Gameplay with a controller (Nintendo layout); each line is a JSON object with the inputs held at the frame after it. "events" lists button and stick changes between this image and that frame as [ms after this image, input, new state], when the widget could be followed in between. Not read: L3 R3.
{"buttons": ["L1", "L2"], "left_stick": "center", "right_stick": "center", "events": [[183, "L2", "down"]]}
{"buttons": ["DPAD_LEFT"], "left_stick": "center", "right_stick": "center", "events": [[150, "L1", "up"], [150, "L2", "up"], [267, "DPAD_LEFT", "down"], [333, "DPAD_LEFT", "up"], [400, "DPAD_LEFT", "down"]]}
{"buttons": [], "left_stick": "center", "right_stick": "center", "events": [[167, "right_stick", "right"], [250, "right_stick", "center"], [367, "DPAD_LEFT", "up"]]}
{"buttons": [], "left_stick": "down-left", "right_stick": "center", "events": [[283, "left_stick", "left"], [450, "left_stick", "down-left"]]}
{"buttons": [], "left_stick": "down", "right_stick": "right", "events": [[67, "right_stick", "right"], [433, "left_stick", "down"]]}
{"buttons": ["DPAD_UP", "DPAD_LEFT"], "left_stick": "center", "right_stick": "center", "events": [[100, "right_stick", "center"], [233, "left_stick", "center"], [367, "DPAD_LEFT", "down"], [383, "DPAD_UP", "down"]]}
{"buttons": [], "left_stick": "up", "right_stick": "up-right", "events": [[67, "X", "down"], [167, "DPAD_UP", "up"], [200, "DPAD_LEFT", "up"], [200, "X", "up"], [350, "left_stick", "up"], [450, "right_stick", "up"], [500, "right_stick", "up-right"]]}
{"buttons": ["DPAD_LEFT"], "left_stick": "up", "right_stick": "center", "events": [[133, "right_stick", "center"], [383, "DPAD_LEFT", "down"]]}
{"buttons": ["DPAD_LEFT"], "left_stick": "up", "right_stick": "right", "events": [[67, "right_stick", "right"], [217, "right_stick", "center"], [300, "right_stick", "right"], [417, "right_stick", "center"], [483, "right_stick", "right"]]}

....................

### Instructions for the task
Using the material above, restate each entry exactly as it stands.

### Answer area
Gameplay with a controller (Nintendo layout); each line is a JSON object with the inputs held at the frame after it. "events" lists button and stick changes between this image and that frame as [ms after this image, input, new state], when the widget could be followed in between. Not read: L3 R3.
{"buttons": ["L1", "L2"], "left_stick": "center", "right_stick": "center", "events": [[183, "L2", "down"]]}
{"buttons": ["DPAD_LEFT"], "left_stick": "center", "right_stick": "center", "events": [[150, "L1", "up"], [150, "L2", "up"], [267, "DPAD_LEFT", "down"], [333, "DPAD_LEFT", "up"], [400, "DPAD_LEFT", "down"]]}
{"buttons": [], "left_stick": "center", "right_stick": "center", "events": [[167, "right_stick", "right"], [250, "right_stick", "center"], [367, "DPAD_LEFT", "up"]]}
{"buttons": [], "left_stick": "down-left", "right_stick": "center", "events": [[283, "left_stick", "left"], [450, "left_stick", "down-left"]]}
{"buttons": [], "left_stick": "down", "right_stick": "right", "events": [[67, "right_stick", "right"], [433, "left_stick", "down"]]}
{"buttons": ["DPAD_UP", "DPAD_LEFT"], "left_stick": "center", "right_stick": "center", "events": [[100, "right_stick", "center"], [233, "left_stick", "center"], [367, "DPAD_LEFT", "down"], [383, "DPAD_UP", "down"]]}
{"buttons": [], "left_stick": "up", "right_stick": "up-right", "events": [[67, "X", "down"], [167, "DPAD_UP", "up"], [200, "DPAD_LEFT", "up"], [200, "X", "up"], [350, "left_stick", "up"], [450, "right_stick", "up"], [500, "right_stick", "up-right"]]}
{"buttons": ["DPAD_LEFT"], "left_stick": "up", "right_stick": "center", "events": [[133, "right_stick", "center"], [383, "DPAD_LEFT", "down"]]}
{"buttons": ["DPAD_LEFT"], "left_stick": "up", "right_stick": "right", "events": [[67, "right_stick", "right"], [217, "right_stick", "center"], [300, "right_stick", "right"], [417, "right_stick", "center"], [483, "right_stick", "right"]]}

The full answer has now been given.